Ce tableau me plaît bien, pour des raisons que j'estime évidentes. Une partie de moi s'émeut toujours à la vue de cette oeuvre, ce qui tend à me rassurer sur ma personne.
Bien qu'elle n'ait pas commenté le lien, je présume que mon amie, elle-même artiste et jouissant d'une certaine ouverture d'esprit, souhaitait dénoncer la réaction ridicule de Facebook. Je ne rate jamais une occasion de sauter dans la piscine olympique du ridicule quotidien. J'ai donc réagi avec ce commentaire : « Le problème, c'est pas vraiment les parties intimes. C'est le poil. Aujourd'hui, on ne tolère plus le poil. À New-York, on oblige les restos à avoir une section réservée aux poilus. La ville songe même à interdire complètement le poil dans les lieux publics. »
Une autre amie a répliqué : « Paul a raison, nous sommes à l'ère d'une autre nudité... » Ce qui m'a inspiré cette autre insignifiance : « C'est vrai : nous sommes à l'ère de l'imbécilité nue et décomplexée. Le jugement et le deuxième degré ont été rasés. »
J'ai tapé ce dernier commentaire en attendant le RER. Et comme souvent, j'ai attendu longtemps. Ce qui m'a donné le temps de penser un peu. Et c'est là que tout à basculé.
Et si nous étions entrés dans l'Ère du gamin ?
Je m'explique. Depuis quelques années, j'ai l'impression d'une croissance de la rectitude politique. Une nouvelle police morale, de plus en plus simpliste, semble veiller à ce que tout soit bien lisse, inoffensif. Par exemple, il y a quelques semaines, un organisme de réglementation canadien retro-interdisait la diffusion de la chanson Money for Nothing de Dire Straits, parce qu'elle contient le mot « faggot ». La chanson date de 1985.
On en rira. On criera « Honte aux curés ! » Mais si c'était nous, les curés ? Nous tous.
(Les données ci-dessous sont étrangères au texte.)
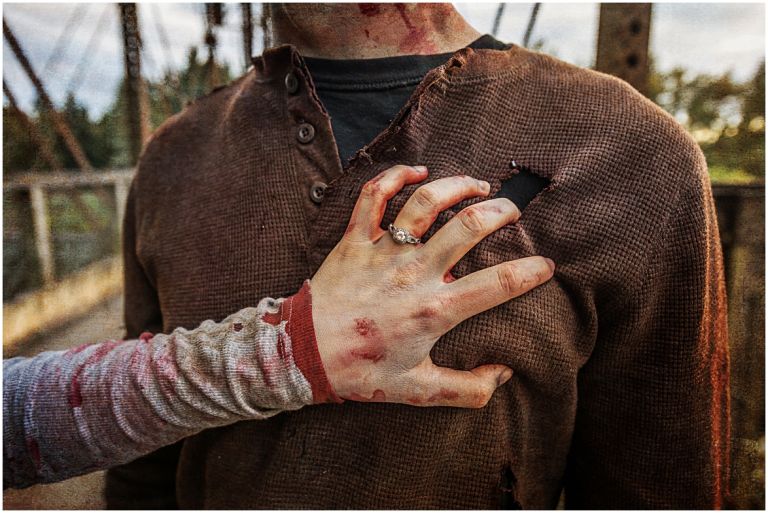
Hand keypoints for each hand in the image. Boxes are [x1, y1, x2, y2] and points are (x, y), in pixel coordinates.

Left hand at [310, 165, 554, 406]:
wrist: (303, 354)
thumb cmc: (360, 372)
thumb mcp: (418, 391)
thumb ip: (467, 389)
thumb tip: (503, 375)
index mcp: (435, 309)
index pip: (499, 283)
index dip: (531, 271)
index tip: (545, 265)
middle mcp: (414, 273)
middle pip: (470, 227)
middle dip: (502, 212)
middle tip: (513, 212)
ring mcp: (383, 251)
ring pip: (427, 202)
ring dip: (458, 186)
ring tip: (479, 186)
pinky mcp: (355, 240)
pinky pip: (374, 196)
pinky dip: (395, 176)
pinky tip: (417, 172)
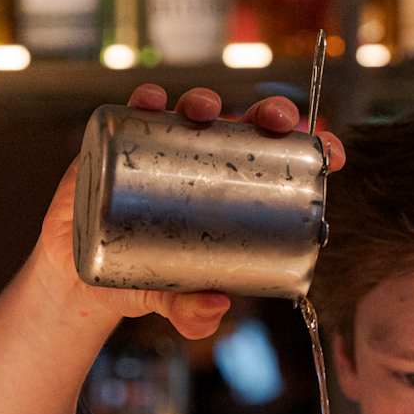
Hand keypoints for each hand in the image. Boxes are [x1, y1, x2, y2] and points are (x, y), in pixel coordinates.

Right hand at [36, 86, 345, 341]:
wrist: (82, 278)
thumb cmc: (142, 280)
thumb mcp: (172, 301)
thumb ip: (193, 313)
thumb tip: (215, 307)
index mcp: (232, 193)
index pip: (278, 163)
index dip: (308, 150)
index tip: (331, 153)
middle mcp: (202, 162)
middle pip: (244, 126)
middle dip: (267, 112)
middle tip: (275, 120)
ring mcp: (162, 148)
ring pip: (193, 110)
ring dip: (204, 100)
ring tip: (205, 111)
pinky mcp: (120, 143)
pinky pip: (136, 112)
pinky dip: (146, 101)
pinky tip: (152, 102)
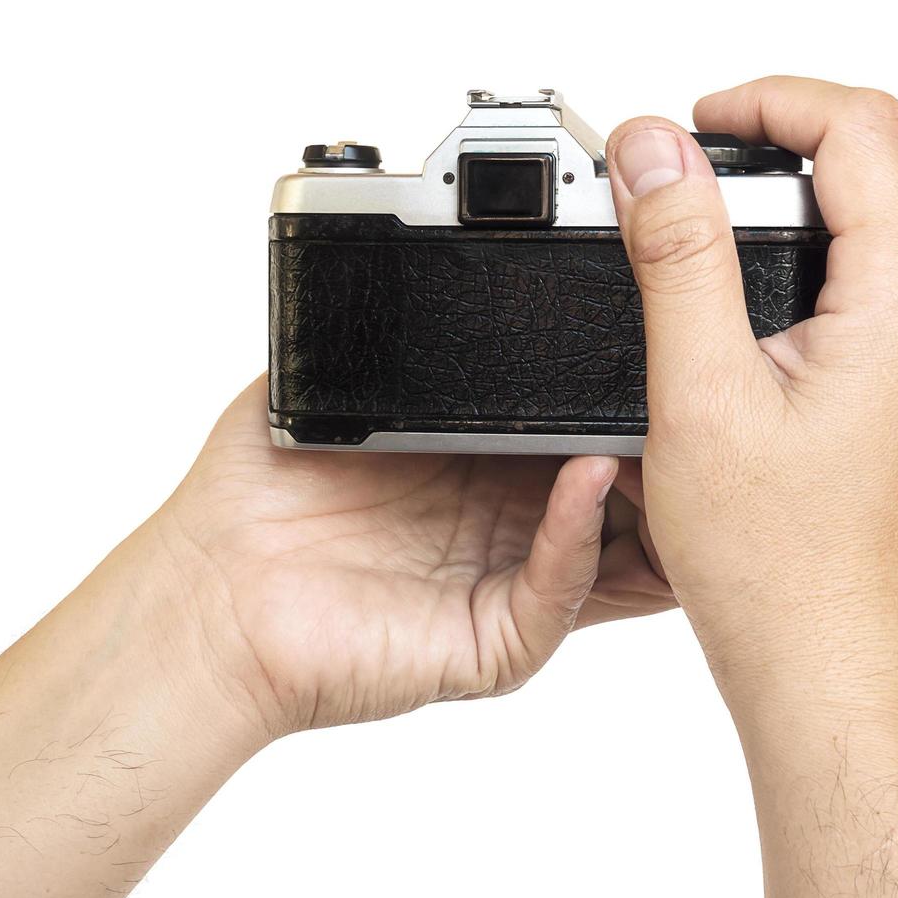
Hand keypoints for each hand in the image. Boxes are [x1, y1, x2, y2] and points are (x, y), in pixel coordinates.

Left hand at [156, 377, 672, 733]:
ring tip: (673, 433)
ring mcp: (504, 585)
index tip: (647, 340)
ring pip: (614, 553)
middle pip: (617, 493)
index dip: (616, 396)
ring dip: (646, 499)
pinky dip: (578, 534)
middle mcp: (503, 526)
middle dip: (659, 449)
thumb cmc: (254, 499)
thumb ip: (391, 338)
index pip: (577, 431)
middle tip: (690, 387)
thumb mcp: (331, 388)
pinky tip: (586, 475)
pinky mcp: (494, 641)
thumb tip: (429, 257)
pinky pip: (557, 590)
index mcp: (479, 467)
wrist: (207, 594)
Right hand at [604, 76, 897, 897]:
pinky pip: (871, 308)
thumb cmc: (777, 567)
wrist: (828, 672)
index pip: (861, 131)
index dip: (771, 101)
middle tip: (679, 200)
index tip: (698, 125)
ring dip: (782, 236)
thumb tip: (658, 153)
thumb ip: (679, 256)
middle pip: (867, 181)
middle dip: (766, 168)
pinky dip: (803, 296)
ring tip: (699, 281)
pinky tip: (746, 352)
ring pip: (865, 247)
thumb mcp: (701, 392)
Y'a pas si longtemps, je regardais un documentaire sur Georges Wolinski, le célèbre dessinateur du Paris Match. Une image pour vous aider :
Dans le document, on a demandé à Wolinski ce qu'il pensait de la bédé grivoise d'aujourd'hui. Je paraphrase, mais il l'a décrite comme moins crue, peut-être moins grossière. Il semblait la trouver plus enfantine, autant dans le trait que dans le propos.
Et puis il y a tout ce nouveau design, dont nous sommes si friands depuis quelques années. On dirait que les objets de consommation qui nous plaisent ressemblent de plus en plus à des jouets.
Fiat 500 (source ici)
Logo Android
Coussin Pépin le malin (source ici)
Y'a cette expression qui revient constamment quand on crée des choses : « Faut que ça soit ludique. » Même au boulot, on veut des présentations Power-Point colorées, rigolotes.
Et puis y'a la nouvelle manière de communiquer, 140 caractères. Les vidéos qu'on abandonne après deux minutes parce que trop longues. La prépondérance de l'optimisme, de l'enthousiasme, de l'enjoué. La fin de la vieillesse. Les couleurs vives. Le réalisme bâillonné. L'épilation complète. L'atténuation des angles.
Je suis comme ça, moi aussi. Comme tout le monde, j'en redemande.
Alors y'avait toutes ces idées qui me traversaient l'esprit, et qui m'apparaissaient pointer vers une vague de fond, un vent dominant. Mais bon, c'était peut-être juste l'air déplacé par le RER, qui entrait finalement en station.